=== Estratto del testo ===
↓
Era l’inizio di un grande sogno.

LA MANO SINISTRA DI WILLIE

Sojourner sbarcò a Fiumicino: grandissimo fisico, braccia smisurate, due badili al posto delle mani, ma una di queste, la sinistra, era vistosamente fasciata: «Un incidente con l’auto. No problem» spiegò a Gigi Simeoni, andato a prelevarlo all’aeroporto. Tra l’altro pare che proprio per quella mano infortunata Torino rinunciò a provare Sojourner. Immaginarsi la gioia di Di Fazi e Pentassuglia quando lo videro: «Come ca…volo farà a giocare» si domandarono invece Brunamonti e gli altri compagni. Ma Sojourner ripeteva «no problem».
Infatti, pochi giorni dopo, dette la prima prova della sua bravura contro una squadra estiva itinerante di giocatori americani, la Pro-Keds, guidata da Jim Mc Gregor. Sojourner incantò tutti segnando 32 punti: al Palaloniano non si era mai visto un pivot così dinamico, atletico, moderno nella tecnica che schiacciava e stoppava a più non posso. E poi quella palla gestita con una mano sola, lassù in alto dove nessuno poteva prenderla. Aveva già conquistato tutti. A fine gara i tifosi, ammaliati, volevano che Sojourner firmasse subito per la Brina, ma Pentassuglia e Di Fazi erano prudenti: «Vediamolo domani in amichevole di Siena. E poi quella mano fasciata». Insomma, quella mano sinistra preoccupava tutti.
E così si andò a Siena. Sojourner doveva giocare contro il compianto Enrico Bovone (2.10) e Carl Johnson, pivot bianco di 2.08, non bello a vedersi ma concretissimo, già da quattro anni al Sapori, in A1. Contro Siena Willie non entrò in quintetto base. Pentassuglia temeva che la partita contro la Pro-Keds fosse stata troppo facile. Sapete com’era: le squadre di Mc Gregor praticavano il “corri e tira”, difendevano in maniera un po’ allegra, c’era poca strategia, tanto uno contro uno, tutti i giocatori volevano mettersi in mostra e poi quella squadra non aveva un centro veramente temibile. Invece, contro le micidiali zone del Sapori di Ezio Cardaioli sarebbe stata ben più dura e poi i 4 metri e 20 di Johnson e Bovone facevano paura ad affrontarli con un pivot che aveva una mano fasciata. Così la partita andò avanti e Pentassuglia non metteva in campo Sojourner. Di Fazi più di una volta lo esortò: «E fallo entrà! - gli diceva - E allora?».
↑
=== Consegna ===
Puoi riprendere il brano su Willie Sojourner e proseguirlo a partire dalla sua ultima frase? I record provengono da una fonte diversa.

=== Dati registrati ===
↓
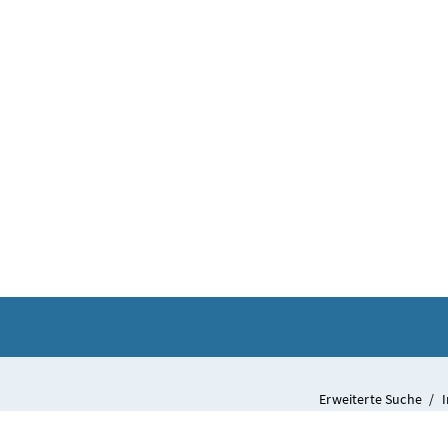
Am 2. Juni 2
Erweiterte Suche
/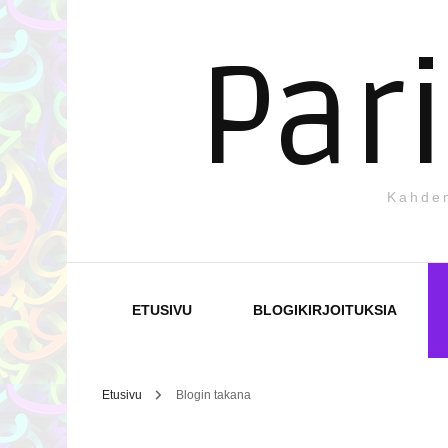
Par
Kahden
ETUSIVU
BLOGIKIRJOITUKSIA
Etusivu
Blogin takana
↑
=== Risposta all'esercizio ===
Alla fine Willie entrò. Subito palla a lui, schiena a canestro, sfera gestita con una sola mano, finta a destra, Johnson abbocca, Sojourner si gira dall’altro lato, gancio, due punti. Va in attacco Siena. Palla a Bovone che tenta l’uno contro uno: serie di finte e palleggi, Willie non si scompone. Tiro, stoppata di Sojourner, palla alle stelle. La Brina torna in attacco. Palla a Willie, sfera sempre tenuta con una sola mano – poverino, l’altra è fasciata - serie di finte. Johnson abbocca, Sojourner entra in area e piazza una schiacciata che fa tremare il palazzo. Willie andò avanti così per tutta la partita segnando 43 punti, aggiungendo magici assist e vagoni di rimbalzi. Intanto Di Fazi, incredulo, dava gomitate ad Aldo Faraglia col quale se la rideva come un bambino.
A fine incontro nessuno, senesi compresi, credeva ai propri occhi. Pentassuglia voleva subito firmare Sojourner, Di Fazi avvisò Milardi che diede l’ok. Fu informato Percudani. Intanto si cominciò a parlare con Willie per capire quanto volesse e lui rispose: «Non posso firmare».
Tutti pensavano: «Il solito gioco al rialzo. Oppure vuole aspettare i professionisti» non sapendo che per lui quello era un capitolo ormai chiuso.
Di Fazi insistè: «Perché non puoi firmare?».
E Sojourner, serafico e sorridente, come avremmo imparato a conoscerlo nei sette anni successivi, rispose: «Ho la mano fasciata, non posso scrivere: io sono mancino!».
Era nata una delle più grandi leggende del basket italiano: la sorte aveva catapultato a Rieti un vero e proprio deus ex machina. Infatti, nonostante dirigenti straordinari e appassionati, solida tradizione societaria e massiccia presenza di tifosi, non sarebbe stato sufficiente a completare il Sebastiani Dream senza l’arrivo di un campione straordinario come Willard Leon Sojourner il quale rappresentò la vera e definitiva svolta per la Sebastiani.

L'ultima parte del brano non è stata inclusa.